**Material for this exercise**
▼

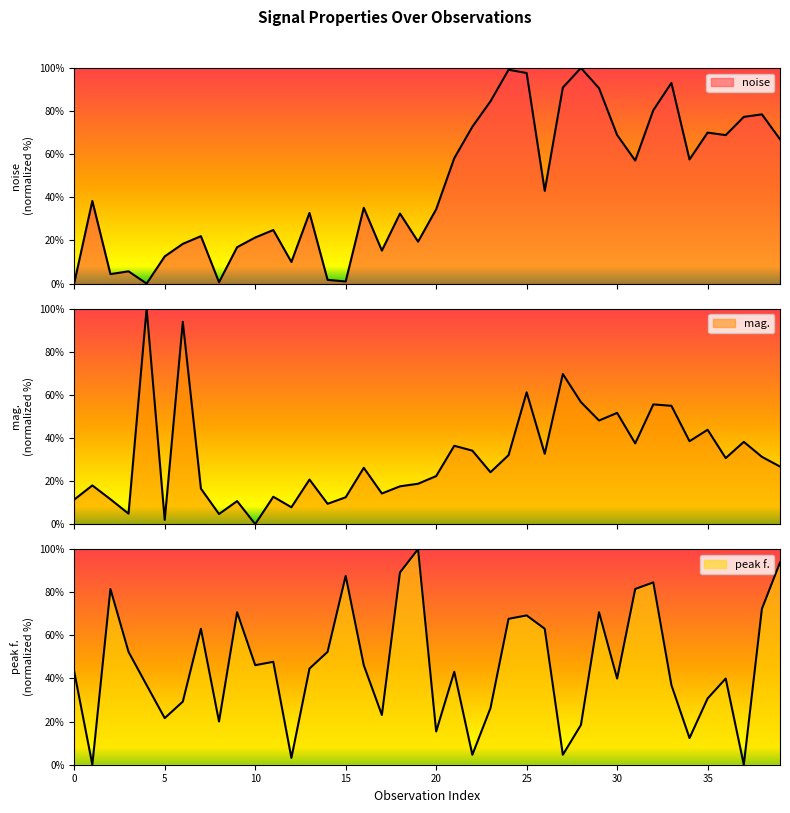

List the series in order of their peak value, highest first.

noise, mag., peak f.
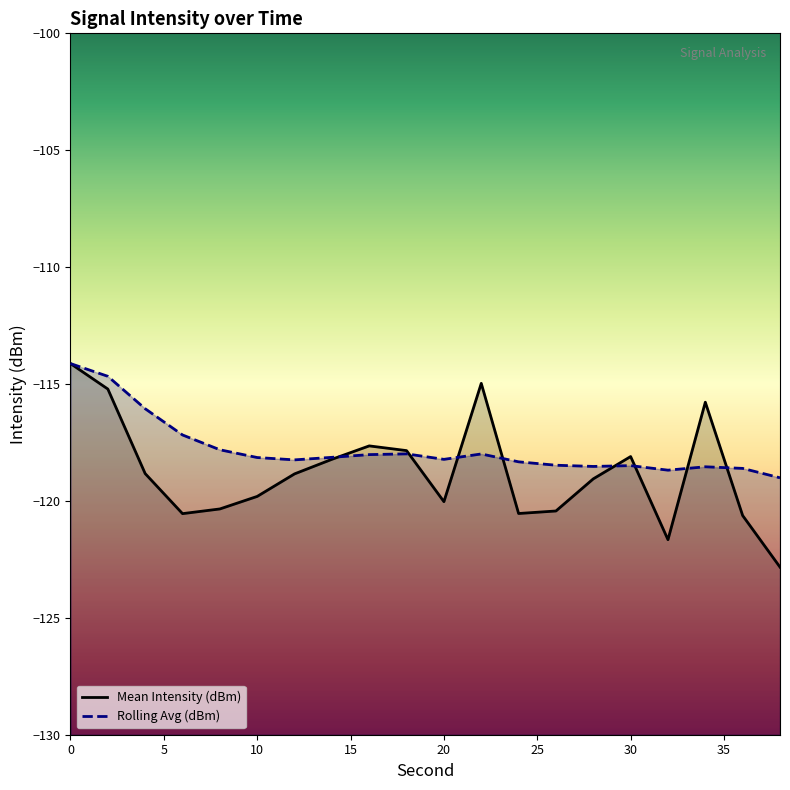

What is the greatest value displayed?

-114.1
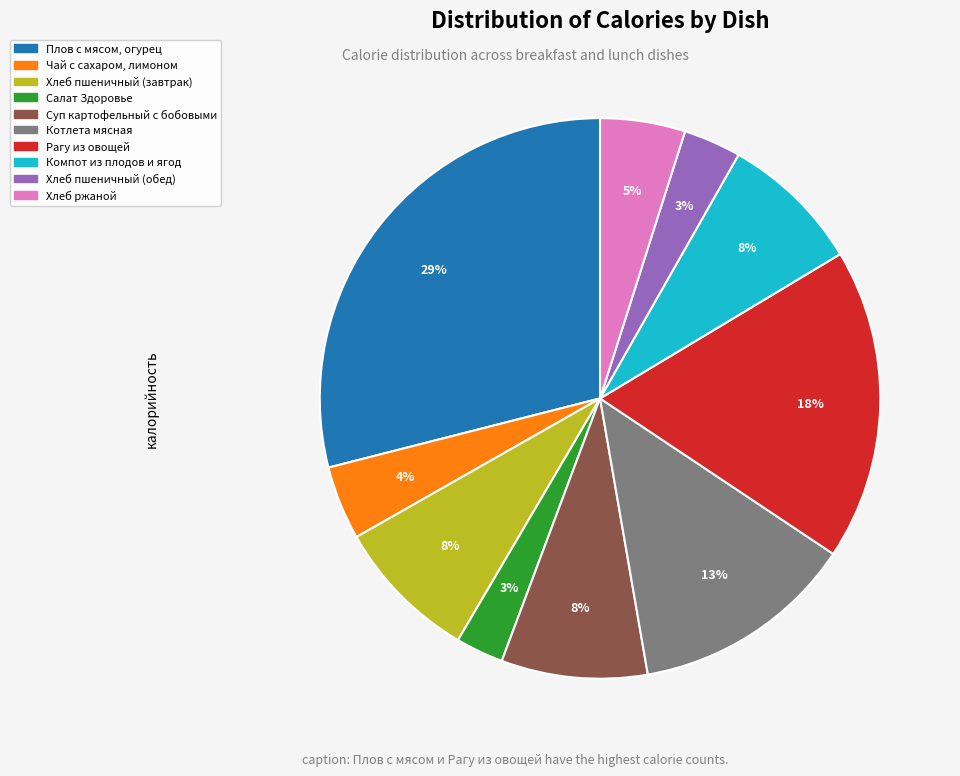

Is there a majority slice in this chart?

No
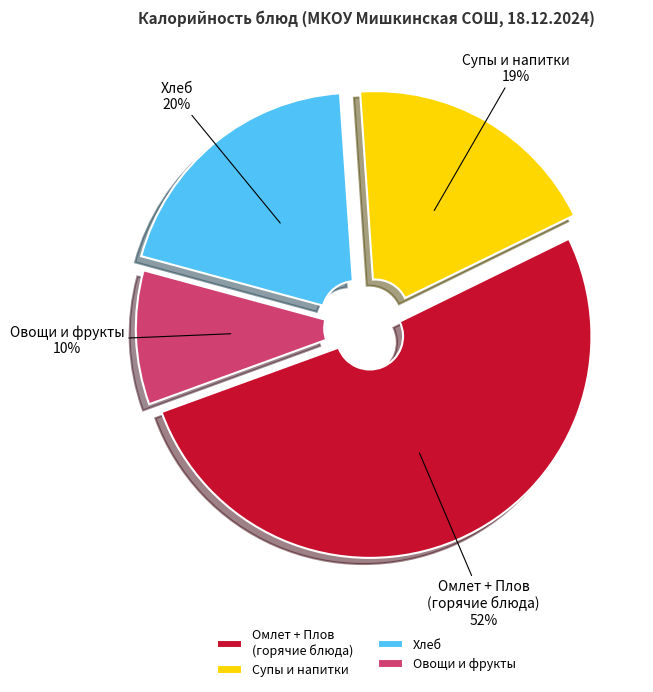

The Супы и напитки slice represents 9% of the pie. True or false?

False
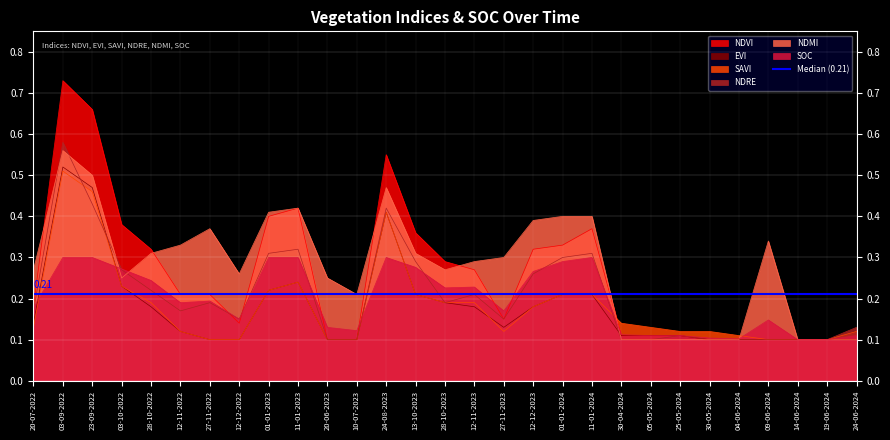

Where is the first local minimum for ndmi?

03-10-2022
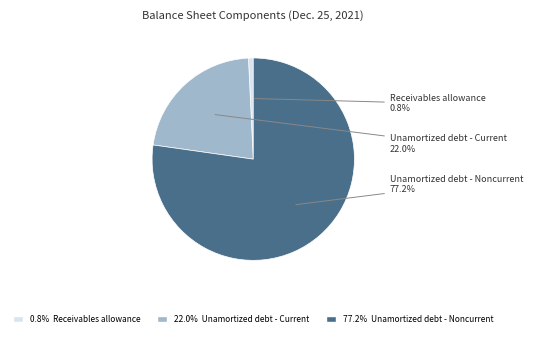

Does any single category account for the majority?

Yes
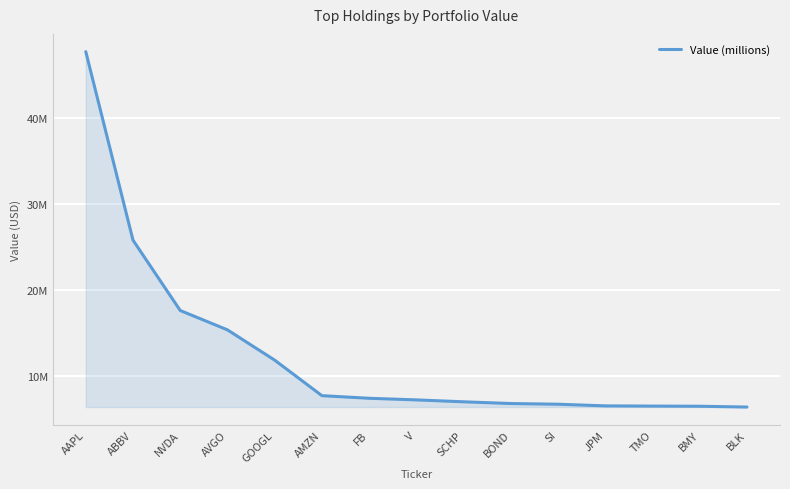

Which has a higher value, JPM or AAPL?

AAPL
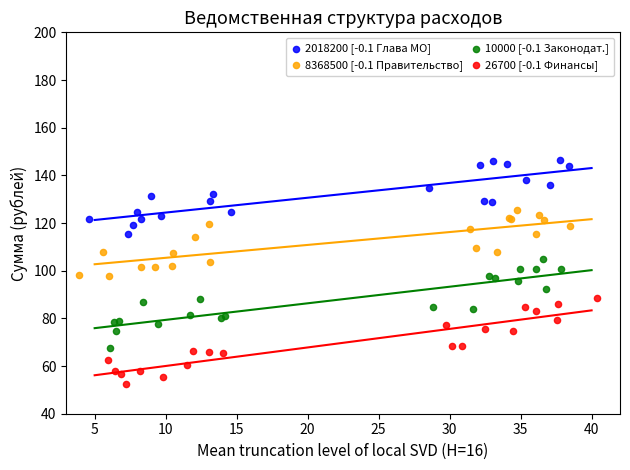

Which series reaches the maximum Y coordinate?

2018200 [-0.1 Глава МО]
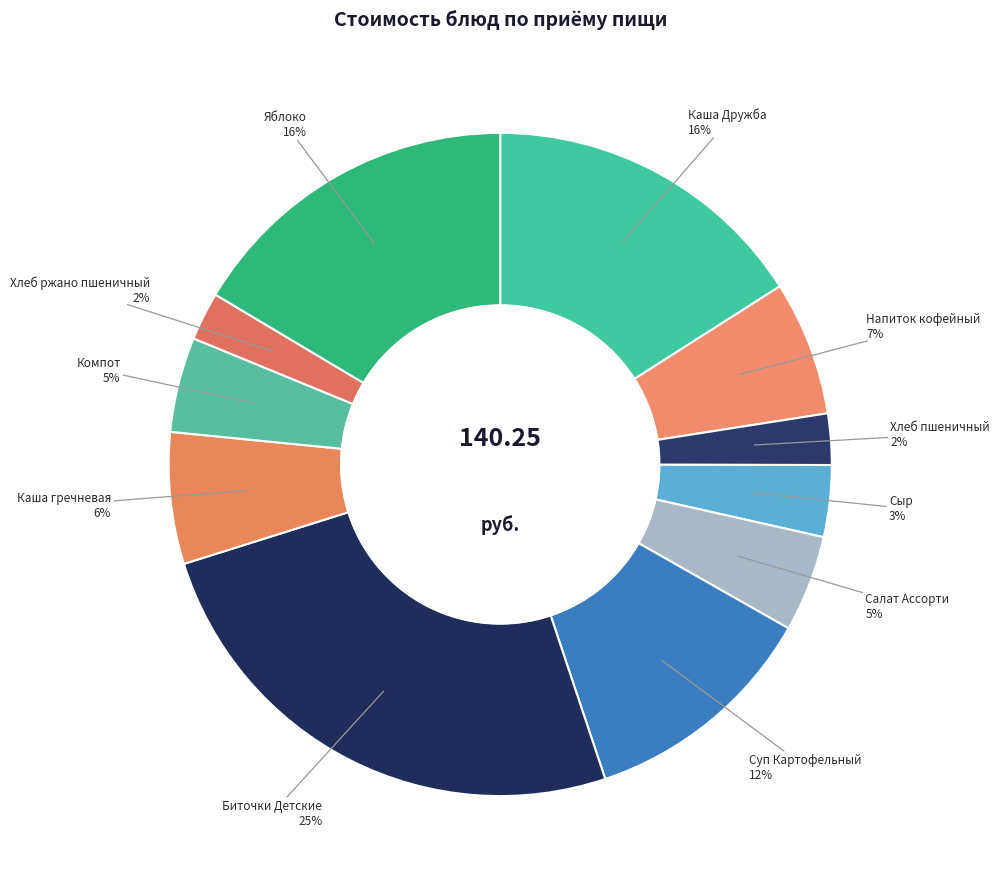

Which has a higher value, Суп Картофельный or Сыр?

Суп Картофельный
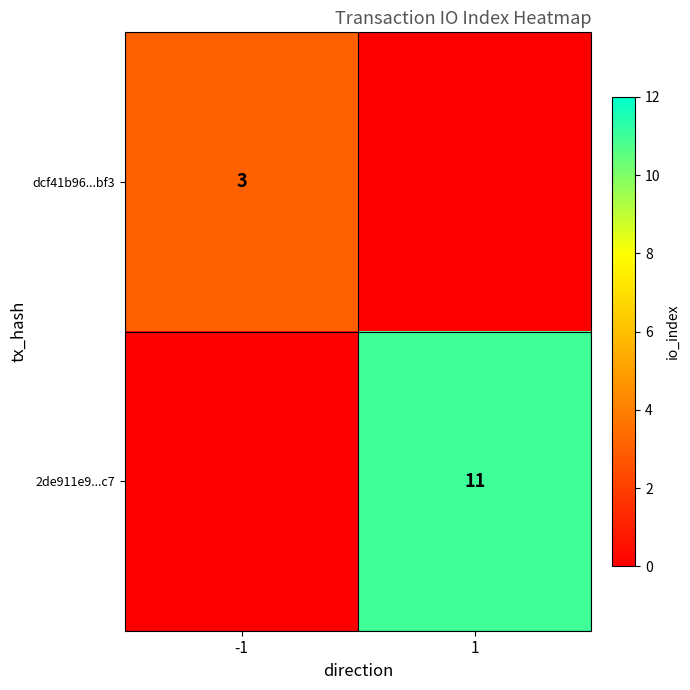

Is the value of 2de911e9...c7 at 1 greater than the value of dcf41b96...bf3 at -1?

Yes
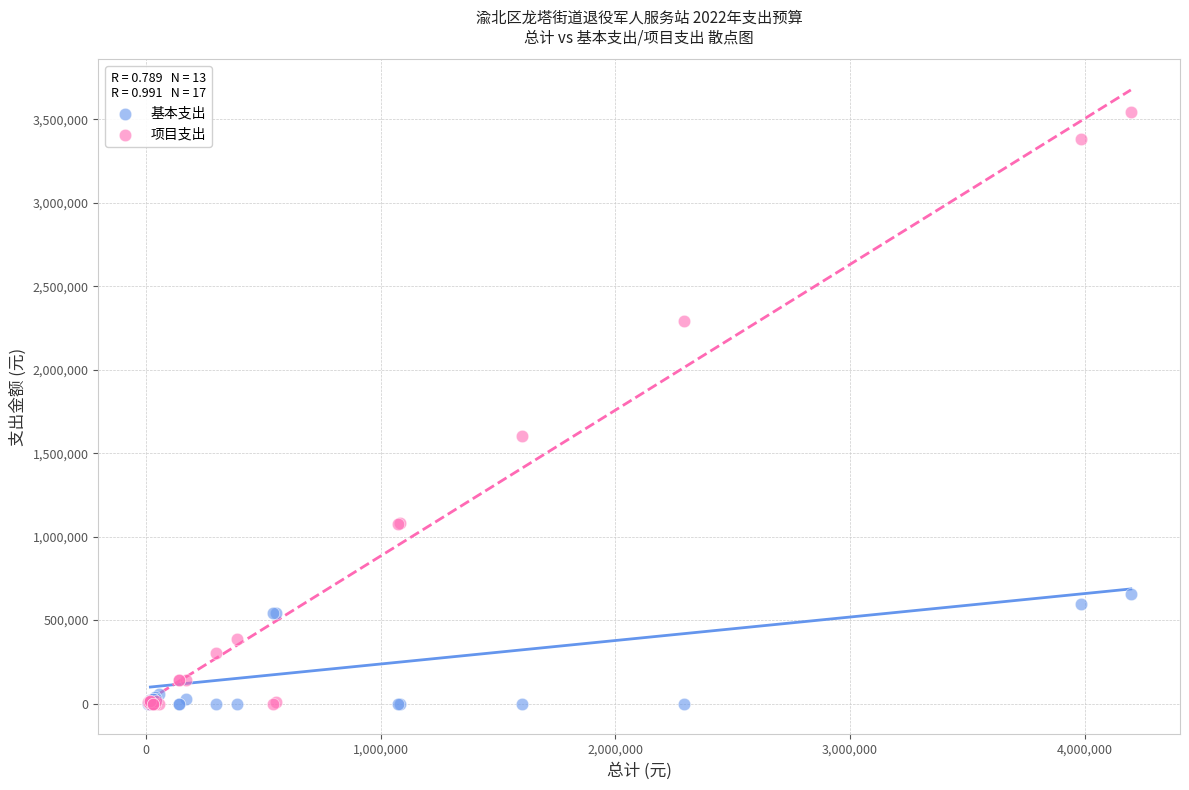

Which series contains the highest Y value?

项目支出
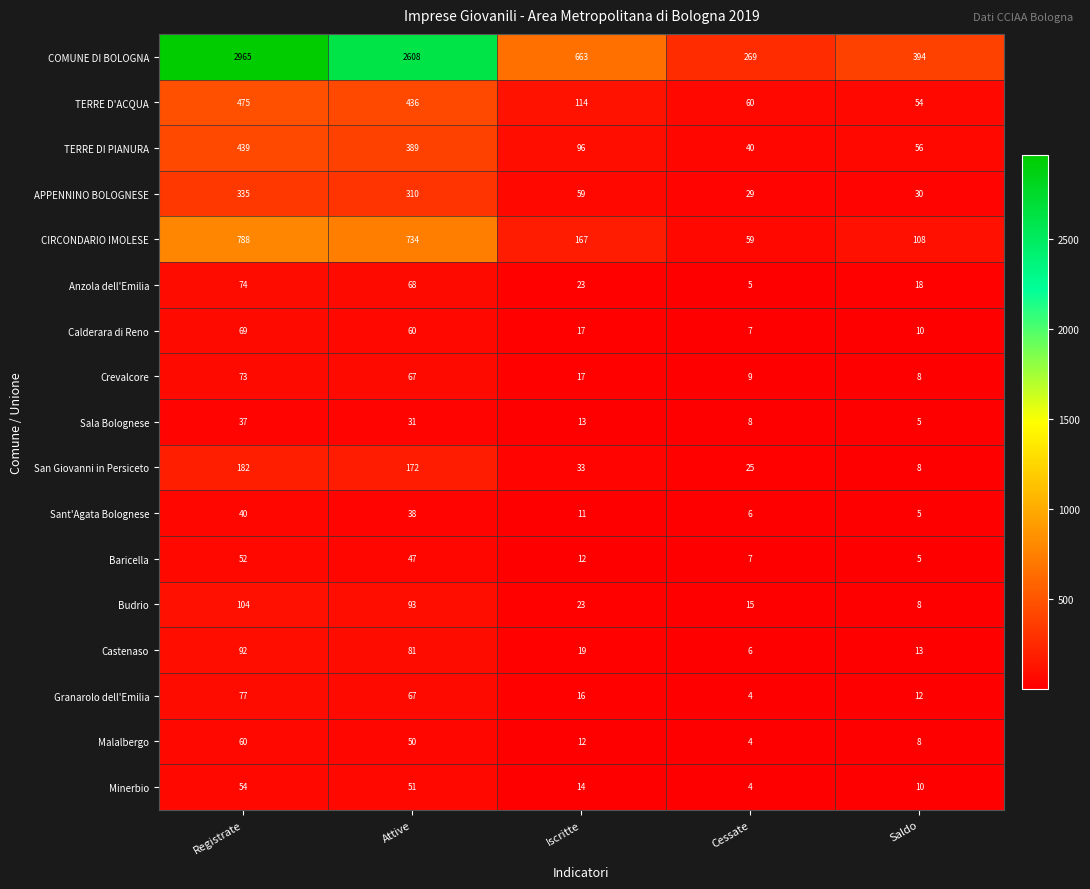

What is the maximum value shown in the chart?

2965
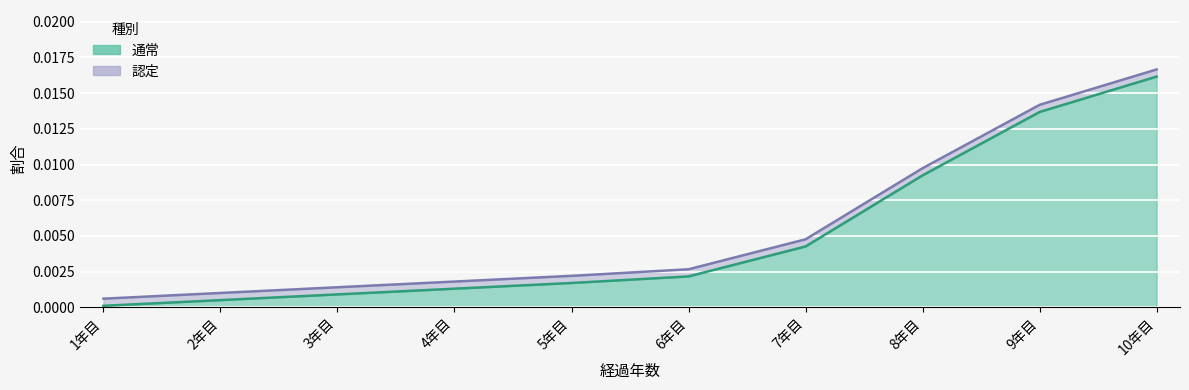

True or false: 通常 has more than 2 points higher than both neighbors.

False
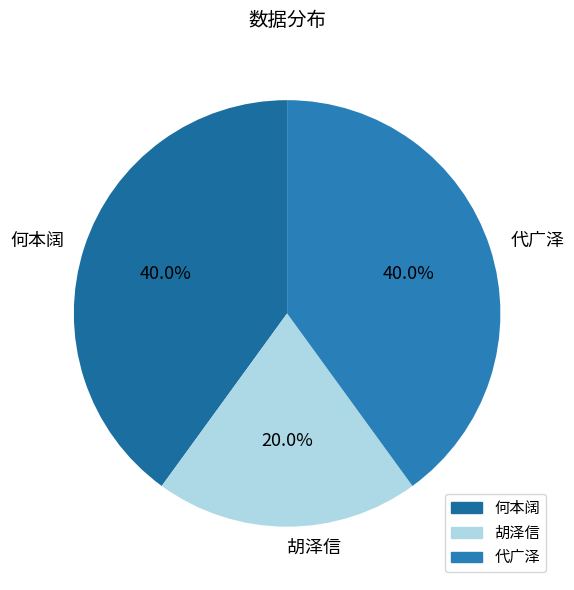

What percentage is the 胡泽信 slice, to the nearest percent?

20%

▲

**Activity**
Rewrite all the rows above as a JSON list of strings, one string per line. Leave out blank lines and the picture lines.

**Answer for this exercise**
[
  "List the series in order of their peak value, highest first.",
  "noise, mag., peak f.",
  "What is the greatest value displayed?",
  "-114.1",
  "Is there a majority slice in this chart?",
  "No",
  "The Супы и напитки slice represents 9% of the pie. True or false?",
  "False",
  "Where is the first local minimum for ndmi?",
  "03-10-2022",
  "Does any single category account for the majority?",
  "Yes",
  "Which has a higher value, JPM or AAPL?",
  "AAPL",
  "Which series reaches the maximum Y coordinate?",
  "2018200 [-0.1 Глава МО]",
  "Which has a higher value, Суп Картофельный or Сыр?",
  "Суп Картофельный",
  "Is the value of 2de911e9...c7 at 1 greater than the value of dcf41b96...bf3 at -1?",
  "Yes",
  "Which series contains the highest Y value?",
  "项目支出",
  "What is the maximum value shown in the chart?",
  "2965",
  "True or false: 通常 has more than 2 points higher than both neighbors.",
  "False",
  "What percentage is the 胡泽信 slice, to the nearest percent?",
  "20%"
]